Exercise details: Omit every picture, then return each line of the data below exactly.

Input data:
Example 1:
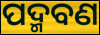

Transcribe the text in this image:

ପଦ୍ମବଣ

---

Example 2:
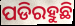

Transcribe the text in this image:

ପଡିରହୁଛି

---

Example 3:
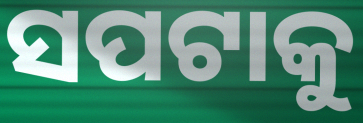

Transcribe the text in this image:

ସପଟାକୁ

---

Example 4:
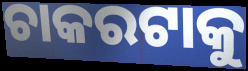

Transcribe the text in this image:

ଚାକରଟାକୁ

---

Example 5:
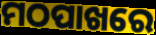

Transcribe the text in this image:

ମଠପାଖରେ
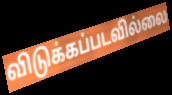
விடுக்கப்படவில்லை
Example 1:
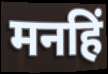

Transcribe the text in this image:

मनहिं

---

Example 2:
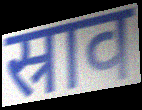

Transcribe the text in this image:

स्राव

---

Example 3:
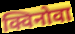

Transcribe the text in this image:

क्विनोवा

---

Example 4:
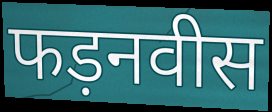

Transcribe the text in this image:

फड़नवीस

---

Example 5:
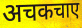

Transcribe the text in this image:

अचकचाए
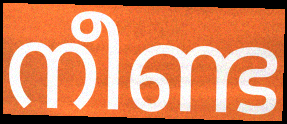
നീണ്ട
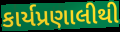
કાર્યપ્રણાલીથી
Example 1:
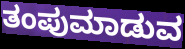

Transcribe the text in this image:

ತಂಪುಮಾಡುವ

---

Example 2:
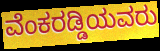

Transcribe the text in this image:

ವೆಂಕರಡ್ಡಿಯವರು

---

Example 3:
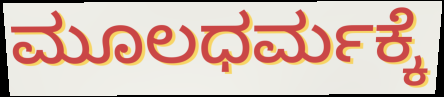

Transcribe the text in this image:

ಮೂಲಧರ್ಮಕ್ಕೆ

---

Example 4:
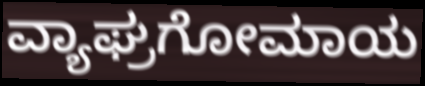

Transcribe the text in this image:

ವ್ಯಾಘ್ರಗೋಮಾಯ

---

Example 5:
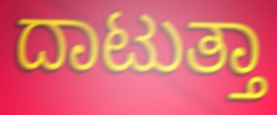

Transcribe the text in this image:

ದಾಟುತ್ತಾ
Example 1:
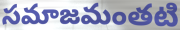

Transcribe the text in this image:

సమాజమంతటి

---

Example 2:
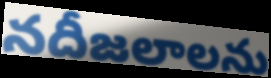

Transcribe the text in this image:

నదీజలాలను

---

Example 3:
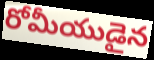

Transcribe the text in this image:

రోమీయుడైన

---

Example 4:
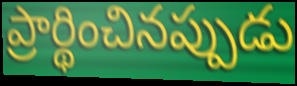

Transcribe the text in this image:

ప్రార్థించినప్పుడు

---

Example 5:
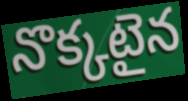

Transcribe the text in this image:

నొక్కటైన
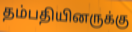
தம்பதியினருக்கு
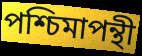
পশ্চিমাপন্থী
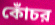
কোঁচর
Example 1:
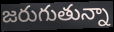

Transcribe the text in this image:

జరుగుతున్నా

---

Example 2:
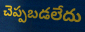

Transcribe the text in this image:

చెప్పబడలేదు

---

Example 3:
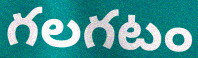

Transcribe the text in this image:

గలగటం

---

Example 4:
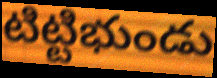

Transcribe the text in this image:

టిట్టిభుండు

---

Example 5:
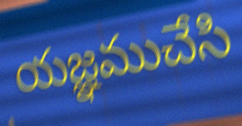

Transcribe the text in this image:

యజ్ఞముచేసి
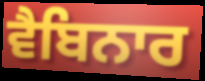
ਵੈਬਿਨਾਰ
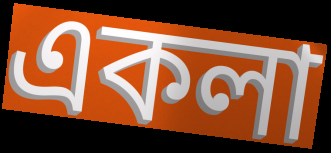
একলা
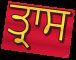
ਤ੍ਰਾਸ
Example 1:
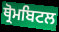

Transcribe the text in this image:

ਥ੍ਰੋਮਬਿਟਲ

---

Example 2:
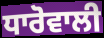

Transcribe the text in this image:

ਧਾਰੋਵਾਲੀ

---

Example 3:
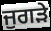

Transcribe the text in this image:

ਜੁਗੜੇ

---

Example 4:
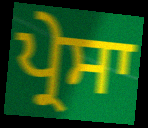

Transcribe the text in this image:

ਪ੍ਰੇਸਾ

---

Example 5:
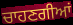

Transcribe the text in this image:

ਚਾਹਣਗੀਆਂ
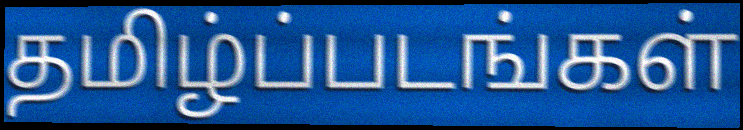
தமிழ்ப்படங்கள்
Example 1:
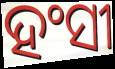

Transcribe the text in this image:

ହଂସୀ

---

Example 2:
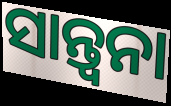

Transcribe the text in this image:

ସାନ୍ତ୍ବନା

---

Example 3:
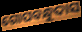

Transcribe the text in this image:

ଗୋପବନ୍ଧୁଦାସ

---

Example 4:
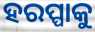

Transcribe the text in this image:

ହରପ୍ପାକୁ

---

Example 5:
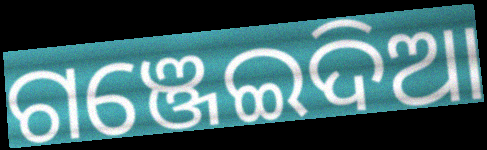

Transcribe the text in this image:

Task solution:
Example 1:

Transcribe the text in this image:

ପଦ୍ମବଣ

---

Example 2:

Transcribe the text in this image:

ପଡିରହୁଛି

---

Example 3:

Transcribe the text in this image:

ସପଟାକୁ

---

Example 4:

Transcribe the text in this image:

ଚାକରଟାକୁ

---

Example 5:

Transcribe the text in this image:

ମଠପାଖରେ
விடுக்கப்படவில்லை
Example 1:

Transcribe the text in this image:

मनहिं

---

Example 2:

Transcribe the text in this image:

स्राव

---

Example 3:

Transcribe the text in this image:

क्विनोवा

---

Example 4:

Transcribe the text in this image:

फड़नवीस

---

Example 5:

Transcribe the text in this image:

अचकचाए
നീണ്ട
કાર્યપ્રણાલીથી
Example 1:

Transcribe the text in this image:

ತಂಪುಮಾಡುವ

---

Example 2:

Transcribe the text in this image:

ವೆಂಕರಡ್ಡಿಯವರು

---

Example 3:

Transcribe the text in this image:

ಮೂಲಧರ್ಮಕ್ಕೆ

---

Example 4:

Transcribe the text in this image:

ವ್ಯಾಘ್ರಗೋಮಾಯ

---

Example 5:

Transcribe the text in this image:

ದಾಟುತ್ತಾ
Example 1:

Transcribe the text in this image:

సమాజమంతటి

---

Example 2:

Transcribe the text in this image:

నదీజలాలను

---

Example 3:

Transcribe the text in this image:

రోమీయుడైన

---

Example 4:

Transcribe the text in this image:

ప్రార్థించినప్పుడు

---

Example 5:

Transcribe the text in this image:

నొక్కటైన
தம்பதியினருக்கு
পশ্চিমাপন্থী
কোঁচর
Example 1:

Transcribe the text in this image:

జరుగుతున్నా

---

Example 2:

Transcribe the text in this image:

చెప్పబడలేదు

---

Example 3:

Transcribe the text in this image:

గలగటం

---

Example 4:

Transcribe the text in this image:

టిట్టిభుండు

---

Example 5:

Transcribe the text in this image:

యజ్ఞముచేసి
ਵੈਬਿਨਾਰ
একলা
ਤ੍ਰਾਸ
Example 1:

Transcribe the text in this image:

ਥ੍ਰੋਮਬਿਟਲ

---

Example 2:

Transcribe the text in this image:

ਧਾਰੋਵਾਲੀ

---

Example 3:

Transcribe the text in this image:

ਜੁਗੜੇ

---

Example 4:

Transcribe the text in this image:

ਪ੍ਰੇਸਾ

---

Example 5:

Transcribe the text in this image:

ਚਾਹਣਗੀਆਂ
தமிழ்ப்படங்கள்
Example 1:

Transcribe the text in this image:

ହଂସୀ

---

Example 2:

Transcribe the text in this image:

ସାନ୍ତ୍ବନା

---

Example 3:

Transcribe the text in this image:

ଗୋପବନ୍ଧୁଦାସ

---

Example 4:

Transcribe the text in this image:

ହରପ୍ପାକୁ

---

Example 5:

Transcribe the text in this image:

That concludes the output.